(About this exercise) Would you copy only the lines below, beginning with the one that contains "5. [Troubleshooting](https://nf-co.re/usage/troubleshooting)" and running through the last entry line?

[Exercise material Boundary: Start]

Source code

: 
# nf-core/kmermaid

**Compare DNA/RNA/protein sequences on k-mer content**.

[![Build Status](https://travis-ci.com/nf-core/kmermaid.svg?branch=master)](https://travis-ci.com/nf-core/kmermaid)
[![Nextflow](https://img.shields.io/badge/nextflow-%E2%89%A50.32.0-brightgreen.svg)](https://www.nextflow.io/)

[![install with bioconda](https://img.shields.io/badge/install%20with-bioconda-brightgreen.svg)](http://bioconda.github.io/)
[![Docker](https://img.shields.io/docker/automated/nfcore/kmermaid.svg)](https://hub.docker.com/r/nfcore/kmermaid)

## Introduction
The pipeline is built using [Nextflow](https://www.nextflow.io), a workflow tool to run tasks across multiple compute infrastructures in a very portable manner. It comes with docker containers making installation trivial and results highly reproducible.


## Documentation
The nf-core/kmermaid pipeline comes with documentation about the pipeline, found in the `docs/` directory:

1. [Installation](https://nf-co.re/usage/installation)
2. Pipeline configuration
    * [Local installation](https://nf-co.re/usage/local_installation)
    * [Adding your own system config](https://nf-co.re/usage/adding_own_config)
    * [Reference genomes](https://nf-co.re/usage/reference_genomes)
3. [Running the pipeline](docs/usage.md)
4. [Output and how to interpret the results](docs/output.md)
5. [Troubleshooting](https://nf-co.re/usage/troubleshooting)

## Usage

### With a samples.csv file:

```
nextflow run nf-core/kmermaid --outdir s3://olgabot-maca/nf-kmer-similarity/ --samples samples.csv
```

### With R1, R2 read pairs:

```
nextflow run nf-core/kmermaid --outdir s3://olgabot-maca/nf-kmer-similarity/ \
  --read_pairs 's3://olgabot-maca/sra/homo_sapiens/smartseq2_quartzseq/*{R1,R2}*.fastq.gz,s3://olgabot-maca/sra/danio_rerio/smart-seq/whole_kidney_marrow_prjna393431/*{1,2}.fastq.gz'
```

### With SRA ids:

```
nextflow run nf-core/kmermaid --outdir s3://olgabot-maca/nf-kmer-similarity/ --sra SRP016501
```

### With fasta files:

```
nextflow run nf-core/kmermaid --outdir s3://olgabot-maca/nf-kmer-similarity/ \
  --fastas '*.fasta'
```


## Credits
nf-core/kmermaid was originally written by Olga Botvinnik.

[Exercise material Boundary: End]

(Task response)
5. [Troubleshooting](https://nf-co.re/usage/troubleshooting)

## Usage

### With a samples.csv file:

```
nextflow run nf-core/kmermaid --outdir s3://olgabot-maca/nf-kmer-similarity/ --samples samples.csv
```

### With R1, R2 read pairs:

```
nextflow run nf-core/kmermaid --outdir s3://olgabot-maca/nf-kmer-similarity/ \
  --read_pairs 's3://olgabot-maca/sra/homo_sapiens/smartseq2_quartzseq/*{R1,R2}*.fastq.gz,s3://olgabot-maca/sra/danio_rerio/smart-seq/whole_kidney_marrow_prjna393431/*{1,2}.fastq.gz'
```

### With SRA ids:

```
nextflow run nf-core/kmermaid --outdir s3://olgabot-maca/nf-kmer-similarity/ --sra SRP016501
```

### With fasta files:

```
nextflow run nf-core/kmermaid --outdir s3://olgabot-maca/nf-kmer-similarity/ \
  --fastas '*.fasta'
```


## Credits
nf-core/kmermaid was originally written by Olga Botvinnik.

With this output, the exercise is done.